**Material to process**
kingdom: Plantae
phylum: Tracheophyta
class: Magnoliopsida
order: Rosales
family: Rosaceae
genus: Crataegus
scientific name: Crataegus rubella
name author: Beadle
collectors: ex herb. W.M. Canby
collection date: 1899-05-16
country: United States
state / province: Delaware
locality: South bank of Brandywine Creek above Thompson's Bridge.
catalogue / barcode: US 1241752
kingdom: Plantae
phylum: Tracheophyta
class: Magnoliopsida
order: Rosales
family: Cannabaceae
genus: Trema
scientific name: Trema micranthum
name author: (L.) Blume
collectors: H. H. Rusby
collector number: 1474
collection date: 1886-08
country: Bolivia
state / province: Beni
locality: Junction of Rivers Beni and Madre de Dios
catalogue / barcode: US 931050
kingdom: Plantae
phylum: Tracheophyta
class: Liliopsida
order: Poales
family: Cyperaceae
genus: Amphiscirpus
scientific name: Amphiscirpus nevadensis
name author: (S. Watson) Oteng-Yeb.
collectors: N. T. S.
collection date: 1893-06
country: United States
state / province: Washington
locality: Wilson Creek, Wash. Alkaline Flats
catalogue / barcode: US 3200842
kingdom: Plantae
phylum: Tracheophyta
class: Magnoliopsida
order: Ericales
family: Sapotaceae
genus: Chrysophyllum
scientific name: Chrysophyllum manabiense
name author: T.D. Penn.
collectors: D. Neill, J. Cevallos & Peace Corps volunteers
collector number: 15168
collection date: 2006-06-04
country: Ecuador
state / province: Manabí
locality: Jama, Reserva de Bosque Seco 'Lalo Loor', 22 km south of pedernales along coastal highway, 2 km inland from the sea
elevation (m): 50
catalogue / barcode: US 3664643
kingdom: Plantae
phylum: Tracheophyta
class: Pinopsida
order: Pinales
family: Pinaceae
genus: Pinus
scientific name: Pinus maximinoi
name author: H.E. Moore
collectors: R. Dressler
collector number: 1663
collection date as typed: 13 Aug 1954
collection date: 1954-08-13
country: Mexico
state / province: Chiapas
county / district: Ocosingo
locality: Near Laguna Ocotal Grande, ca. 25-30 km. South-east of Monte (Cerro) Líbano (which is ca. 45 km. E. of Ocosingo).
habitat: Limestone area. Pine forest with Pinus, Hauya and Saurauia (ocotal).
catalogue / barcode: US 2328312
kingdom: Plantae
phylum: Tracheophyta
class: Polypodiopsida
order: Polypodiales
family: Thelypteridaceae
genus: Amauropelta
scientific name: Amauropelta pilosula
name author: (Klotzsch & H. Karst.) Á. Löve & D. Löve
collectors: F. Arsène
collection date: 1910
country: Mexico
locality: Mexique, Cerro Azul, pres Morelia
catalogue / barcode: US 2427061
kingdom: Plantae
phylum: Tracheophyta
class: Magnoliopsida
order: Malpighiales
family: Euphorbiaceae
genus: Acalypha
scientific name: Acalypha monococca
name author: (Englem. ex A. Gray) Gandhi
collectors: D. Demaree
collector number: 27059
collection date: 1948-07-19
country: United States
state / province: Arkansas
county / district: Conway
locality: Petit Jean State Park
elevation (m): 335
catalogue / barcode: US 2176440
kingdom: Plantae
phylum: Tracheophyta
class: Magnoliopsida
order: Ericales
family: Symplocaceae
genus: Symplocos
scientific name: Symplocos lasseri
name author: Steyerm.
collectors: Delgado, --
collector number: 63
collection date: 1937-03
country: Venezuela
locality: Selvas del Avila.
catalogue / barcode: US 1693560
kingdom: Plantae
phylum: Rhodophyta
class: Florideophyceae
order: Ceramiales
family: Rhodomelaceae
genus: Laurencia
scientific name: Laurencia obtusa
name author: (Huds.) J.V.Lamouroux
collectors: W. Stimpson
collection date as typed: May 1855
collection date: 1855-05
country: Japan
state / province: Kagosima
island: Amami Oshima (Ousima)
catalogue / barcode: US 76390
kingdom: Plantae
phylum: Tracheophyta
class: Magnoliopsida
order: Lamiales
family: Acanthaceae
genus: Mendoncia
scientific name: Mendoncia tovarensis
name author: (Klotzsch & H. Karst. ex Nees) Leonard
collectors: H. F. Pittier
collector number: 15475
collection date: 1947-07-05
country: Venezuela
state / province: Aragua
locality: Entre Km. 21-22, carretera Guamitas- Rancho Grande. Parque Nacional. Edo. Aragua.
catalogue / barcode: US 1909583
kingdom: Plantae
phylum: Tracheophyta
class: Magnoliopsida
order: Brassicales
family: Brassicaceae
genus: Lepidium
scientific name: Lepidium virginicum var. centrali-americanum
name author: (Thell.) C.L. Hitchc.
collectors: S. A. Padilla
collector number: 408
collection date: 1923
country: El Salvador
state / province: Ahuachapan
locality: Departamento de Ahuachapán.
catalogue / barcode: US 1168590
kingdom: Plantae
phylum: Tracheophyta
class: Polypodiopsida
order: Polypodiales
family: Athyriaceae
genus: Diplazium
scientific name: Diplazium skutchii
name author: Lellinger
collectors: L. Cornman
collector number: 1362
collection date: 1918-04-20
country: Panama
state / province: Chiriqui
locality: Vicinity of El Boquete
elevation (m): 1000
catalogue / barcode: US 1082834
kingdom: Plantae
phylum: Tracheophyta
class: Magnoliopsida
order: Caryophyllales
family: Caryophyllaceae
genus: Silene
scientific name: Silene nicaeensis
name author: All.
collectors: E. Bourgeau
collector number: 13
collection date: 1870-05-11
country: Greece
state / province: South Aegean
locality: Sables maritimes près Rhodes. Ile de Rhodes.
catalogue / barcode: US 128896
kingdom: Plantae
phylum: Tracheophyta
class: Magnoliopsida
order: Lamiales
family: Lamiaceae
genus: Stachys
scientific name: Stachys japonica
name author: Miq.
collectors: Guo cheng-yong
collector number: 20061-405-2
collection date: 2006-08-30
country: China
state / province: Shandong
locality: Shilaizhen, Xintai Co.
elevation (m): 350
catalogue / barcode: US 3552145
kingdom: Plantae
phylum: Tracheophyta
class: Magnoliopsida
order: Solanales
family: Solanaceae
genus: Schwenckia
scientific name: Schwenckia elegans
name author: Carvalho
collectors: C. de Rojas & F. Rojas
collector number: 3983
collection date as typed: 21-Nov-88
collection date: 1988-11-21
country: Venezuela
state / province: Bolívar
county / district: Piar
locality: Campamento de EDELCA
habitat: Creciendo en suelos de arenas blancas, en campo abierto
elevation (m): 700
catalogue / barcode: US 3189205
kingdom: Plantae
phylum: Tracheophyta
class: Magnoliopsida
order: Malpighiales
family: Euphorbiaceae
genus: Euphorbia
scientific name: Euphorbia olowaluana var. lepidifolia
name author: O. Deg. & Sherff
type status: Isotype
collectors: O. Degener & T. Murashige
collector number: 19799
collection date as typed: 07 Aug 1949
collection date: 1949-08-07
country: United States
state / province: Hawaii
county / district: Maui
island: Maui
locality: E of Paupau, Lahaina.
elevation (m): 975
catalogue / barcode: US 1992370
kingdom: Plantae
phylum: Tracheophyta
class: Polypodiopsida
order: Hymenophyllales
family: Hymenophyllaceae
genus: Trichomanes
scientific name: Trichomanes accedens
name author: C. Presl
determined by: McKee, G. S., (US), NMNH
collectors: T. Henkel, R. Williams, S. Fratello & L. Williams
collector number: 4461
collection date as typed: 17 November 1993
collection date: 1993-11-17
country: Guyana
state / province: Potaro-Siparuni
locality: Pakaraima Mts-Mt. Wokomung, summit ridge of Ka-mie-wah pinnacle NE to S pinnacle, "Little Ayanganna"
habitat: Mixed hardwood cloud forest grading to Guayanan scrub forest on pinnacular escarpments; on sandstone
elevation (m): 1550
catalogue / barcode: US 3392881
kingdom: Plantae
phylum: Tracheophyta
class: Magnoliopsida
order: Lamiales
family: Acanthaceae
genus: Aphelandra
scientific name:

**Goal of the exercise**
Recast every line from the items above as a numbered list, leaving out any blank lines.

**Solution to the exercise**
1. kingdom: Plantae
2. phylum: Tracheophyta
3. class: Magnoliopsida
4. order: Rosales
5. family: Rosaceae
6. genus: Crataegus
7. scientific name: Crataegus rubella
8. name author: Beadle
9. collectors: ex herb. W.M. Canby
10. collection date: 1899-05-16
11. country: United States
12. state / province: Delaware
13. locality: South bank of Brandywine Creek above Thompson's Bridge.
14. catalogue / barcode: US 1241752
15. kingdom: Plantae
16. phylum: Tracheophyta
17. class: Magnoliopsida
18. order: Rosales
19. family: Cannabaceae
20. genus: Trema
21. scientific name: Trema micranthum
22. name author: (L.) Blume
23. collectors: H. H. Rusby
24. collector number: 1474
25. collection date: 1886-08
26. country: Bolivia
27. state / province: Beni
28. locality: Junction of Rivers Beni and Madre de Dios
29. catalogue / barcode: US 931050
30. kingdom: Plantae
31. phylum: Tracheophyta
32. class: Liliopsida
33. order: Poales
34. family: Cyperaceae
35. genus: Amphiscirpus
36. scientific name: Amphiscirpus nevadensis
37. name author: (S. Watson) Oteng-Yeb.
38. collectors: N. T. S.
39. collection date: 1893-06
40. country: United States
41. state / province: Washington
42. locality: Wilson Creek, Wash. Alkaline Flats
43. catalogue / barcode: US 3200842
44. kingdom: Plantae
45. phylum: Tracheophyta
46. class: Magnoliopsida
47. order: Ericales
48. family: Sapotaceae
49. genus: Chrysophyllum
50. scientific name: Chrysophyllum manabiense
51. name author: T.D. Penn.
52. collectors: D. Neill, J. Cevallos & Peace Corps volunteers
53. collector number: 15168
54. collection date: 2006-06-04
55. country: Ecuador
56. state / province: Manabí
57. locality: Jama, Reserva de Bosque Seco 'Lalo Loor', 22 km south of pedernales along coastal highway, 2 km inland from the sea
58. elevation (m): 50
59. catalogue / barcode: US 3664643
60. kingdom: Plantae
61. phylum: Tracheophyta
62. class: Pinopsida
63. order: Pinales
64. family: Pinaceae
65. genus: Pinus
66. scientific name: Pinus maximinoi
67. name author: H.E. Moore
68. collectors: R. Dressler
69. collector number: 1663
70. collection date as typed: 13 Aug 1954
71. collection date: 1954-08-13
72. country: Mexico
73. state / province: Chiapas
74. county / district: Ocosingo
75. locality: Near Laguna Ocotal Grande, ca. 25-30 km. South-east of Monte (Cerro) Líbano (which is ca. 45 km. E. of Ocosingo).
76. habitat: Limestone area. Pine forest with Pinus, Hauya and Saurauia (ocotal).
77. catalogue / barcode: US 2328312
78. kingdom: Plantae
79. phylum: Tracheophyta
80. class: Polypodiopsida
81. order: Polypodiales
82. family: Thelypteridaceae
83. genus: Amauropelta
84. scientific name: Amauropelta pilosula
85. name author: (Klotzsch & H. Karst.) Á. Löve & D. Löve
86. collectors: F. Arsène
87. collection date: 1910
88. country: Mexico
89. locality: Mexique, Cerro Azul, pres Morelia
90. catalogue / barcode: US 2427061
91. kingdom: Plantae
92. phylum: Tracheophyta
93. class: Magnoliopsida
94. order: Malpighiales
95. family: Euphorbiaceae
96. genus: Acalypha
97. scientific name: Acalypha monococca
98. name author: (Englem. ex A. Gray) Gandhi
99. collectors: D. Demaree
100. collector number: 27059
101. collection date: 1948-07-19
102. country: United States
103. state / province: Arkansas
104. county / district: Conway
105. locality: Petit Jean State Park
106. elevation (m): 335
107. catalogue / barcode: US 2176440
108. kingdom: Plantae
109. phylum: Tracheophyta
110. class: Magnoliopsida
111. order: Ericales
112. family: Symplocaceae
113. genus: Symplocos
114. scientific name: Symplocos lasseri
115. name author: Steyerm.
116. collectors: Delgado, --
117. collector number: 63
118. collection date: 1937-03
119. country: Venezuela
120. locality: Selvas del Avila.
121. catalogue / barcode: US 1693560
122. kingdom: Plantae
123. phylum: Rhodophyta
124. class: Florideophyceae
125. order: Ceramiales
126. family: Rhodomelaceae
127. genus: Laurencia
128. scientific name: Laurencia obtusa
129. name author: (Huds.) J.V.Lamouroux
130. collectors: W. Stimpson
131. collection date as typed: May 1855
132. collection date: 1855-05
133. country: Japan
134. state / province: Kagosima
135. island: Amami Oshima (Ousima)
136. catalogue / barcode: US 76390
137. kingdom: Plantae
138. phylum: Tracheophyta
139. class: Magnoliopsida
140. order: Lamiales
141. family: Acanthaceae
142. genus: Mendoncia
143. scientific name: Mendoncia tovarensis
144. name author: (Klotzsch & H. Karst. ex Nees) Leonard
145. collectors: H. F. Pittier
146. collector number: 15475
147. collection date: 1947-07-05
148. country: Venezuela
149. state / province: Aragua
150. locality: Entre Km. 21-22, carretera Guamitas- Rancho Grande. Parque Nacional. Edo. Aragua.
151. catalogue / barcode: US 1909583
152. kingdom: Plantae
153. phylum: Tracheophyta
154. class: Magnoliopsida
155. order: Brassicales
156. family: Brassicaceae
157. genus: Lepidium
158. scientific name: Lepidium virginicum var. centrali-americanum
159. name author: (Thell.) C.L. Hitchc.
160. collectors: S. A. Padilla
161. collector number: 408
162. collection date: 1923
163. country: El Salvador
164. state / province: Ahuachapan
165. locality: Departamento de Ahuachapán.
166. catalogue / barcode: US 1168590
167. kingdom: Plantae
168. phylum: Tracheophyta
169. class: Polypodiopsida
170. order: Polypodiales
171. family: Athyriaceae
172. genus: Diplazium
173. scientific name: Diplazium skutchii
174. name author: Lellinger
175. collectors: L. Cornman
176. collector number: 1362
177. collection date: 1918-04-20
178. country: Panama
179. state / province: Chiriqui
180. locality: Vicinity of El Boquete
181. elevation (m): 1000
182. catalogue / barcode: US 1082834
183. kingdom: Plantae
184. phylum: Tracheophyta
185. class: Magnoliopsida
186. order: Caryophyllales
187. family: Caryophyllaceae
188. genus: Silene
189. scientific name: Silene nicaeensis
190. name author: All.
191. collectors: E. Bourgeau
192. collector number: 13
193. collection date: 1870-05-11
194. country: Greece
195. state / province: South Aegean
196. locality: Sables maritimes près Rhodes. Ile de Rhodes.
197. catalogue / barcode: US 128896
198. kingdom: Plantae
199. phylum: Tracheophyta
200. class: Magnoliopsida
201. order: Lamiales
202. family: Lamiaceae
203. genus: Stachys
204. scientific name: Stachys japonica
205. name author: Miq.
206. collectors: Guo cheng-yong
207. collector number: 20061-405-2
208. collection date: 2006-08-30
209. country: China
210. state / province: Shandong
211. locality: Shilaizhen, Xintai Co.
212. elevation (m): 350
213. catalogue / barcode: US 3552145
214. kingdom: Plantae
215. phylum: Tracheophyta
216. class: Magnoliopsida
217. order: Solanales
218. family: Solanaceae
219. genus: Schwenckia
220. scientific name: Schwenckia elegans
221. name author: Carvalho
222. collectors: C. de Rojas & F. Rojas
223. collector number: 3983
224. collection date as typed: 21-Nov-88
225. collection date: 1988-11-21
226. country: Venezuela
227. state / province: Bolívar
228. county / district: Piar
229. locality: Campamento de EDELCA
230. habitat: Creciendo en suelos de arenas blancas, en campo abierto
231. elevation (m): 700
232. catalogue / barcode: US 3189205
233. kingdom: Plantae
234. phylum: Tracheophyta
235. class: Magnoliopsida
236. order: Malpighiales
237. family: Euphorbiaceae
238. genus: Euphorbia
239. scientific name: Euphorbia olowaluana var. lepidifolia
240. name author: O. Deg. & Sherff
241. type status: Isotype
242. collectors: O. Degener & T. Murashige
243. collector number: 19799
244. collection date as typed: 07 Aug 1949
245. collection date: 1949-08-07
246. country: United States
247. state / province: Hawaii
248. county / district: Maui
249. island: Maui
250. locality: E of Paupau, Lahaina.
251. elevation (m): 975
252. catalogue / barcode: US 1992370
253. kingdom: Plantae
254. phylum: Tracheophyta
255. class: Polypodiopsida
256. order: Hymenophyllales
257. family: Hymenophyllaceae
258. genus: Trichomanes
259. scientific name: Trichomanes accedens
260. name author: C. Presl
261. determined by: McKee, G. S., (US), NMNH
262. collectors: T. Henkel, R. Williams, S. Fratello & L. Williams
263. collector number: 4461
264. collection date as typed: 17 November 1993
265. collection date: 1993-11-17
266. country: Guyana
267. state / province: Potaro-Siparuni
268. locality: Pakaraima Mts-Mt. Wokomung, summit ridge of Ka-mie-wah pinnacle NE to S pinnacle, "Little Ayanganna"
269. habitat: Mixed hardwood cloud forest grading to Guayanan scrub forest on pinnacular escarpments; on sandstone
270. elevation (m): 1550
271. catalogue / barcode: US 3392881
272. kingdom: Plantae
273. phylum: Tracheophyta
274. class: Magnoliopsida
275. order: Lamiales
276. family: Acanthaceae
277. genus: Aphelandra
278. scientific name:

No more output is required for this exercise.